"Trappings and charm wear off… Let people see you. They see your upper arms are beautiful, soft and clean and warm, and then they will see this about their own, some of the time. It’s called having friends, choosing each other, getting found, being fished out of the rubble. It blows you away, how this wonderful event ever happened — me in your life, you in mine." - Anne Lamott, Small Victories: Spotting Improbable Moments of Grace
It just came to me while thinking through my gratitude list how friends, to include family members like cousins I grew up with, have sustained me in my nearly six decades on this blessed Earth. From whom did I learn how to make and keep friends?

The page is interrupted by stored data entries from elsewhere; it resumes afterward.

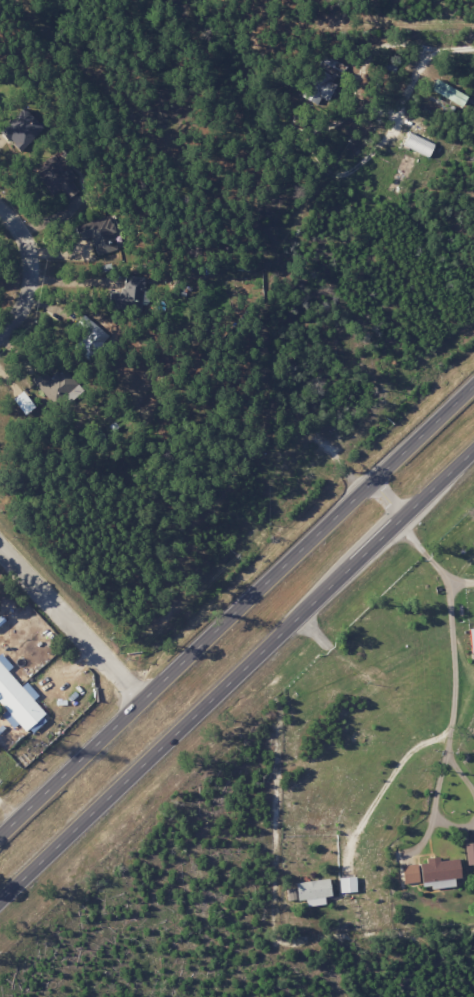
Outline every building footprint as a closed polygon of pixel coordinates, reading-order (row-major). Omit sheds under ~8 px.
[(469,94),(439,82),(435,93),(465,105),(469,94)] [(22,151),(45,127),(26,109),(3,132),(22,151)] [(431,157),(436,143),(408,133),(402,147),(431,157)] [(88,223),(98,254),(120,246),(116,237),(119,235),(112,215),(88,223)] [(15,399),(27,415),(37,407),(25,391),(15,399)] [(2,714),(13,728),(20,723),(31,735),(49,719),(33,700),(39,696),(27,681),(21,686),(8,671),(13,667),(1,653),(0,654),(0,703),(6,710),(2,714)] [(461,858),(440,860),(440,856),(427,858),(427,863),(402,865),(404,884),(422,882),(435,881),(436,885),(443,884),(444,888),(456,886),(455,879),(463,878),(461,858)] [(358,892),(356,876),(338,879),(340,894),(358,892)] [(307,907),(326,904),(325,898),(333,896),(330,878),(296,884),(299,901),(306,900),(307,907)]
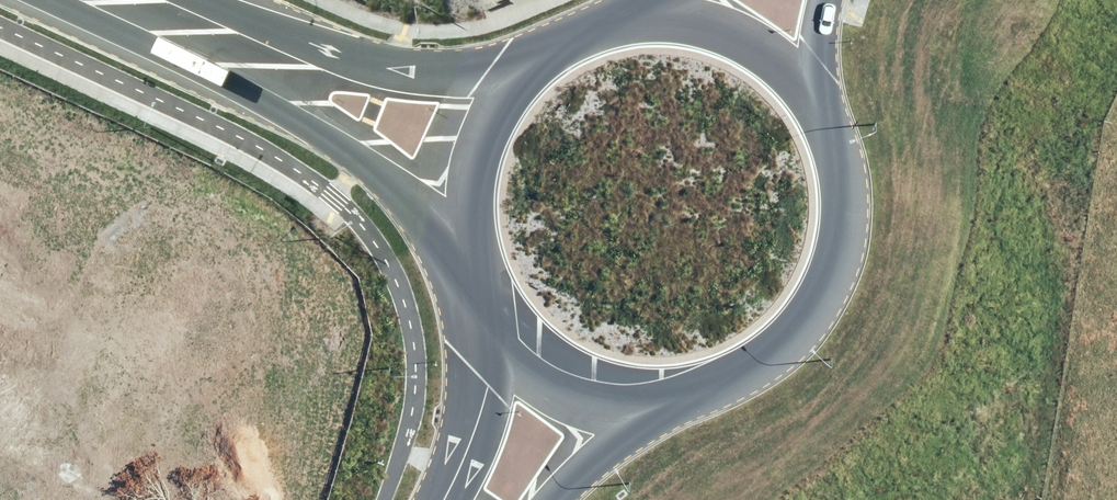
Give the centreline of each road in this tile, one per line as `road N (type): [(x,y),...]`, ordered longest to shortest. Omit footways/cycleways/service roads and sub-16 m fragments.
road 1 (secondary): [(468,255),(405,186),(320,122),(68,0)]
road 2 (secondary): [(830,103),(852,189),(846,240),(828,287),(798,328),(762,358),(674,389)]
road 3 (secondary): [(199,0),(388,69),(422,73),(470,71),(533,40)]
road 4 (secondary): [(468,255),(461,161),(499,74),(533,40)]
road 5 (secondary): [(677,0),(734,14),(789,50),(830,103)]
road 6 (secondary): [(452,499),(485,437),(511,327)]
road 7 (secondary): [(674,389),(614,385),(558,364),(511,327)]
road 8 (secondary): [(674,389),(550,499)]

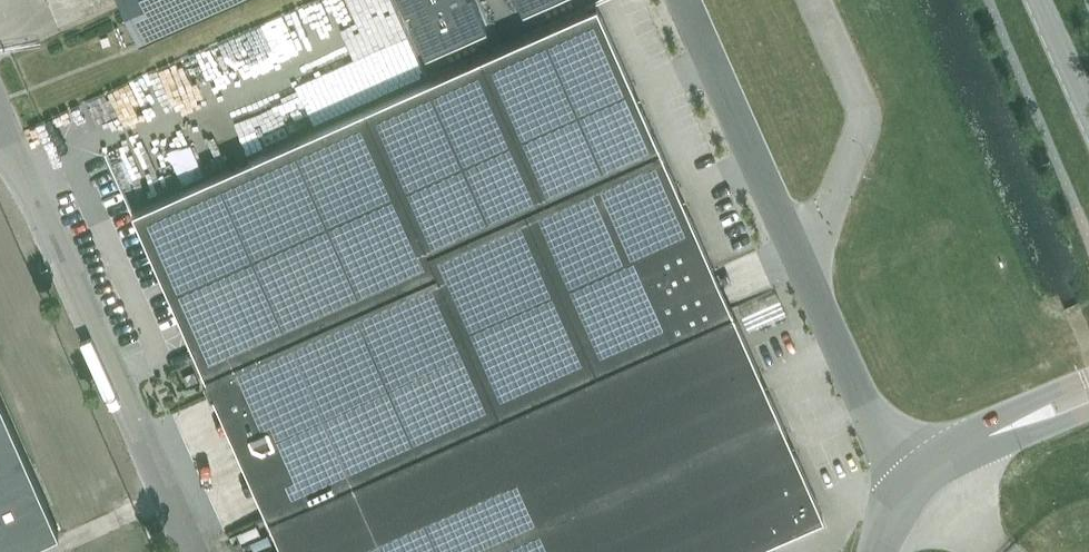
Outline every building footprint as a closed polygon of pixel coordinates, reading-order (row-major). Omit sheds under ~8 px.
[(139,39),(228,0),(121,0),(139,39)] [(409,43),(470,16),(463,0),(390,0),(409,43)] [(365,106),(563,551),(771,551),(766,540),(823,515),(596,4),(365,106)] [(365,106),(132,210),(206,376),(203,378),(210,393),(212,392),(284,551),(563,551),(365,106)] [(59,528),(0,396),(0,551),(5,551),(59,528)]
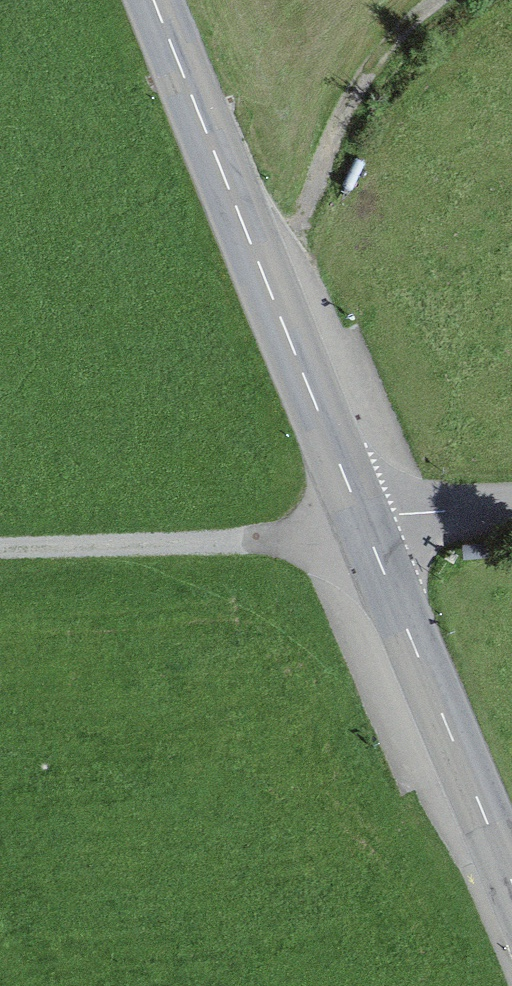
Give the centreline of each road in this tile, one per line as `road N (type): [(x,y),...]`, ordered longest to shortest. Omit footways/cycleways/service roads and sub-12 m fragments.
road 1 (tertiary): [(361,518),(153,0)]
road 2 (tertiary): [(511,882),(361,518)]
road 3 (track): [(278,312),(339,109),(399,39),(447,0)]
road 4 (unclassified): [(361,518),(511,506)]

One of the reassuring sounds I hear daily in my Pasig home is my mother chatting with one of her Legion of Mary sisters. It's a conversation punctuated with girlish giggles (she's 87) even if one of their favorite topics is the ache and discomfort of old age, how limited their movements and activities have become.
And then I remember my father, too, a doctor who made house calls and whose weakness or strength, depending on how you look at it, is not charging his patients whether they're well off or not. He'd say in Filipino, "Hindi ko kailangan ng pera, kaibigan ang kailangan ko (I don't need money much; I need friends.)" It came to pass that at his burial, legions came, including a truck full of workers.
The friends who've blessed my life are as varied as the colors in my grandchild's crayon basket. I wouldn't have them any other way.